Ausgewählter Text
......
Sächsische Zeitung (Weißwasser)
Das Leben in vier Taschen: Mit Rad und kleiner Tochter quer durch Europa
Marie Theres Kuchinke aus Bischofswerda war mit ihrer Tochter ein knappes Jahr 8.000 Kilometer quer durch Westeuropa auf dem Rad unterwegs. Nun plant sie schon das nächste Abenteuer.
Das Tandem für das kommende Abenteuer steht schon bereit hinter der großen Hecke des Gartens im Bischofswerdaer Ortsteil Kynitzsch. Marie Theres Kuchinke und ihre achtjährige Tochter Meggie wollen sich im Sommer auf ihre nächste große Fahrt gehen.
Doch vorerst zehren sie von den Erinnerungen ihrer ersten gemeinsamen Tour als Pedalritter quer durch Europa. Die Reise liegt inzwischen drei Jahre zurück, doch manche der Begegnungen vom Wegesrand sind so taufrisch wie am ersten Tag.
Marie Theres Kuchinke klappt ihren Rechner auf. Auf einer Karte sind die Stationen der Mutter-Tochter-Tour eingetragen. Startpunkt ist am 28. Juli 2021 an der Haustür in Kynitzsch. Doch die ersten Kilometern auf dem Rennrad mit dem angehängten Kinderfahrrad haben eine Vorgeschichte, und die steht in Verbindung mit einer Leidenschaft für Freiheit und einem großen Traum, sich die Welt aus der Nähe anzuschauen.
......
Bereitgestellte Datensätze
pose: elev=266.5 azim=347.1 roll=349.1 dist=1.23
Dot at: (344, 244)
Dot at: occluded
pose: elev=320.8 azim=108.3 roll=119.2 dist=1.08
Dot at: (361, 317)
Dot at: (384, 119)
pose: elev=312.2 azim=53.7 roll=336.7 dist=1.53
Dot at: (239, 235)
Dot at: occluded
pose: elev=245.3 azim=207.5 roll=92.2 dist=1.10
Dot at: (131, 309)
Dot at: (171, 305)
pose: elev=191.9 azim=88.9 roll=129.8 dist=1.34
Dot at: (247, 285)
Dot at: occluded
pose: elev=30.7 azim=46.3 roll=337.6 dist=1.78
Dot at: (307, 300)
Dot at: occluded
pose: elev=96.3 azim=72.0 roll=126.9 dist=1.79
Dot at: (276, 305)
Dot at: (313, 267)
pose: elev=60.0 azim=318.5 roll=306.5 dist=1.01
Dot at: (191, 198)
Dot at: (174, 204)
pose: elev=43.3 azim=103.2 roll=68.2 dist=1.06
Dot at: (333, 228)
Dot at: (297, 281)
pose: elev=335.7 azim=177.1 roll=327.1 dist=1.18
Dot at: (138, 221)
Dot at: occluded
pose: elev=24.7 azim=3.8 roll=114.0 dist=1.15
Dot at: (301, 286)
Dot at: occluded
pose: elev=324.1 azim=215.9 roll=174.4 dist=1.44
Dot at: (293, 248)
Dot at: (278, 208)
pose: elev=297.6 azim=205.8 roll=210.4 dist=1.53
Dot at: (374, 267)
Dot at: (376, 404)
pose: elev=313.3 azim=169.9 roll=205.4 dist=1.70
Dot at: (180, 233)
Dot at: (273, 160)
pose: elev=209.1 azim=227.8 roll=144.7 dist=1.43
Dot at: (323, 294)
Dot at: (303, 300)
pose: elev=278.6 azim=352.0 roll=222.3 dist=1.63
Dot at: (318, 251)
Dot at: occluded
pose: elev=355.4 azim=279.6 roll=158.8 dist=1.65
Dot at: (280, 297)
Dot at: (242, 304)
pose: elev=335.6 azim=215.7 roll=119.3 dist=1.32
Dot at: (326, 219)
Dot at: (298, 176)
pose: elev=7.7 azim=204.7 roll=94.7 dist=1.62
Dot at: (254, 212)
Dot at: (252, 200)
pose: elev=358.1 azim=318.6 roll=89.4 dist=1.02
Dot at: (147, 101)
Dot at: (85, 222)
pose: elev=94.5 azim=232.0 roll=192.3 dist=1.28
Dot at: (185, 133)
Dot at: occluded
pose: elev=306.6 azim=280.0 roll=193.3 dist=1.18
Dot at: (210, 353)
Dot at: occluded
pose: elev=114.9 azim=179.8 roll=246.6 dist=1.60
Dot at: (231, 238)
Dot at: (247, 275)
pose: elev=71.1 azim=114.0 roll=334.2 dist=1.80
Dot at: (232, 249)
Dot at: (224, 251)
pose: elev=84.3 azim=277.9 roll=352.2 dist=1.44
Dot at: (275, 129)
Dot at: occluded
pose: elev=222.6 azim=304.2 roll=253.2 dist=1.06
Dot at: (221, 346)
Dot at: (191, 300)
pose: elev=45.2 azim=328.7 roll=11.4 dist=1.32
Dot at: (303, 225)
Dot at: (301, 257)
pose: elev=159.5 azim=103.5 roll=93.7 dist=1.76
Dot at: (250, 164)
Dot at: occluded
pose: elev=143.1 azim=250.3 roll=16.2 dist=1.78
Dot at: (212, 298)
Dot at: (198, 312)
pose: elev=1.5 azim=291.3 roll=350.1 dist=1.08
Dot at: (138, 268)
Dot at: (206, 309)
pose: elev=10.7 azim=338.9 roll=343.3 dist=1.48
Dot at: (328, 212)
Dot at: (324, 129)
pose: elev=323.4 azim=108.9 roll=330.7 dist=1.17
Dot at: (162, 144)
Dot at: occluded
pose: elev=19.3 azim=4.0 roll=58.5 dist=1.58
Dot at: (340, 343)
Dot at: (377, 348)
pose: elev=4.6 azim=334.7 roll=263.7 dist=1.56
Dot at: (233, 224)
......
Aufgaben
a. Beantworten Sie zum ausgewählten Text:
(i) Wie viele Kilometer legten Mutter und Tochter auf ihrer Tour durch Westeuropa zurück?
(ii) Welches Fahrzeug steht für das kommende Abenteuer hinter der Hecke bereit?
(iii) An welchem Datum begann die Mutter-Tochter-Tour?
b. Geben Sie aus den Datensätzen die Zeilen unverändert wieder, beginnend mit der Zeile, die „pose: elev=297.6 azim=205.8“ enthält, und endend mit der Zeile, die „Dot at: (224, 251)“ enthält, beide eingeschlossen.

Lösungen
a.
(i) 8.000 Kilometer
(ii) Ein Tandem
(iii) Am 28. Juli 2021

b.
pose: elev=297.6 azim=205.8 roll=210.4 dist=1.53
Dot at: (374, 267)
Dot at: (376, 404)
pose: elev=313.3 azim=169.9 roll=205.4 dist=1.70
Dot at: (180, 233)
Dot at: (273, 160)
pose: elev=209.1 azim=227.8 roll=144.7 dist=1.43
Dot at: (323, 294)
Dot at: (303, 300)
pose: elev=278.6 azim=352.0 roll=222.3 dist=1.63
Dot at: (318, 251)
Dot at: occluded
pose: elev=355.4 azim=279.6 roll=158.8 dist=1.65
Dot at: (280, 297)
Dot at: (242, 304)
pose: elev=335.6 azim=215.7 roll=119.3 dist=1.32
Dot at: (326, 219)
Dot at: (298, 176)
pose: elev=7.7 azim=204.7 roll=94.7 dist=1.62
Dot at: (254, 212)
Dot at: (252, 200)
pose: elev=358.1 azim=318.6 roll=89.4 dist=1.02
Dot at: (147, 101)
Dot at: (85, 222)
pose: elev=94.5 azim=232.0 roll=192.3 dist=1.28
Dot at: (185, 133)
Dot at: occluded
pose: elev=306.6 azim=280.0 roll=193.3 dist=1.18
Dot at: (210, 353)
Dot at: occluded
pose: elev=114.9 azim=179.8 roll=246.6 dist=1.60
Dot at: (231, 238)
Dot at: (247, 275)
pose: elev=71.1 azim=114.0 roll=334.2 dist=1.80
Dot at: (232, 249)
Dot at: (224, 251)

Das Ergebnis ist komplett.